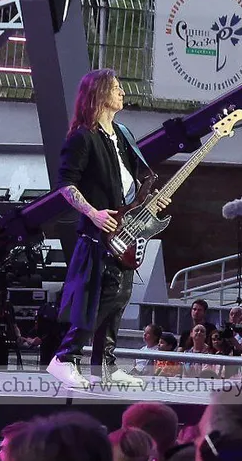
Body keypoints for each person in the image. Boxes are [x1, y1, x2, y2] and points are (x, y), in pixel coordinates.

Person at [46, 69, 165, 389]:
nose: (122, 92)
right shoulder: (82, 137)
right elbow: (65, 184)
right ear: (98, 93)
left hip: (125, 230)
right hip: (99, 234)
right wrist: (92, 213)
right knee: (99, 299)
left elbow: (133, 181)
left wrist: (150, 201)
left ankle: (105, 367)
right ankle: (65, 358)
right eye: (115, 87)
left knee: (120, 297)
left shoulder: (122, 134)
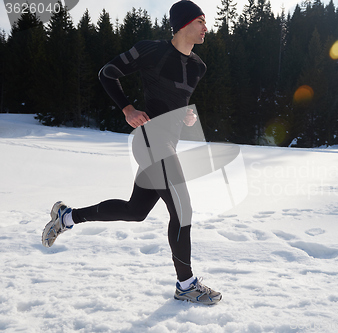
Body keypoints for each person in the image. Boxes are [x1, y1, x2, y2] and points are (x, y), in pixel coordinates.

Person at [41, 0, 221, 305]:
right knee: (182, 208)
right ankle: (186, 284)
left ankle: (67, 217)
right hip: (150, 140)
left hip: (167, 144)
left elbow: (175, 100)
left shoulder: (198, 67)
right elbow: (106, 73)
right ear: (182, 24)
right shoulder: (151, 50)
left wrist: (187, 115)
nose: (206, 27)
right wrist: (127, 108)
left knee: (135, 211)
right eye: (200, 21)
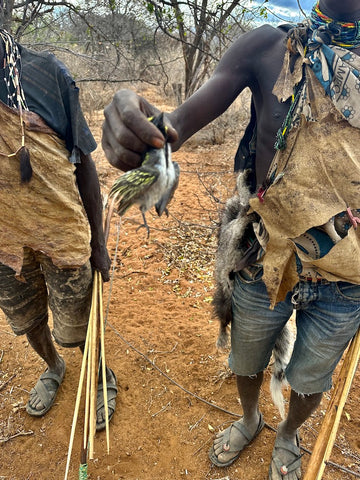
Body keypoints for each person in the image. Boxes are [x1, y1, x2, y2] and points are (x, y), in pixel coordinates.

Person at [101, 0, 360, 478]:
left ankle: (287, 434)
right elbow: (173, 128)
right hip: (261, 255)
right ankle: (250, 418)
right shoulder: (267, 47)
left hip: (349, 277)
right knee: (246, 357)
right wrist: (141, 128)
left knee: (310, 378)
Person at [0, 29, 117, 431]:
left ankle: (100, 376)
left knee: (79, 319)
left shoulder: (44, 73)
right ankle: (53, 366)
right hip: (3, 242)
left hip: (61, 230)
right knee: (27, 318)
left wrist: (98, 244)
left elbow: (83, 162)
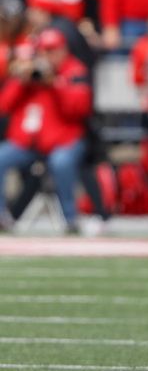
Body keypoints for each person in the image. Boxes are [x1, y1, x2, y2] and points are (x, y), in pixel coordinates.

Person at [0, 28, 91, 232]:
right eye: (44, 51)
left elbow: (79, 109)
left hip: (64, 140)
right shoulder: (29, 70)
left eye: (52, 51)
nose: (48, 56)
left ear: (63, 50)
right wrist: (20, 82)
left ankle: (70, 218)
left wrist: (55, 84)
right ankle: (1, 217)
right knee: (1, 157)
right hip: (29, 142)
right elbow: (4, 105)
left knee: (61, 162)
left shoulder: (74, 70)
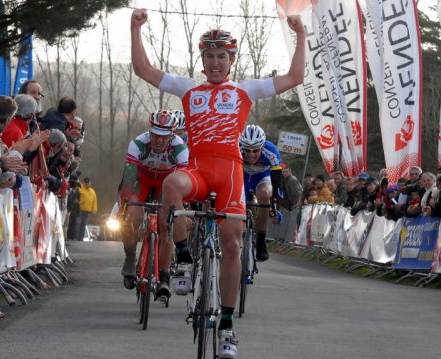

------------------------

### PROBLEM TO WORK ON:
Could you find every line in the records above that has the string "elbow" and copy it?

### ANSWER SPACE:
right elbow: (65, 184)
left elbow: (133, 181)
left elbow: (175, 100)
right elbow: (106, 73)
right elbow: (173, 128)
left elbow: (83, 162)
left elbow: (79, 109)
right elbow: (4, 105)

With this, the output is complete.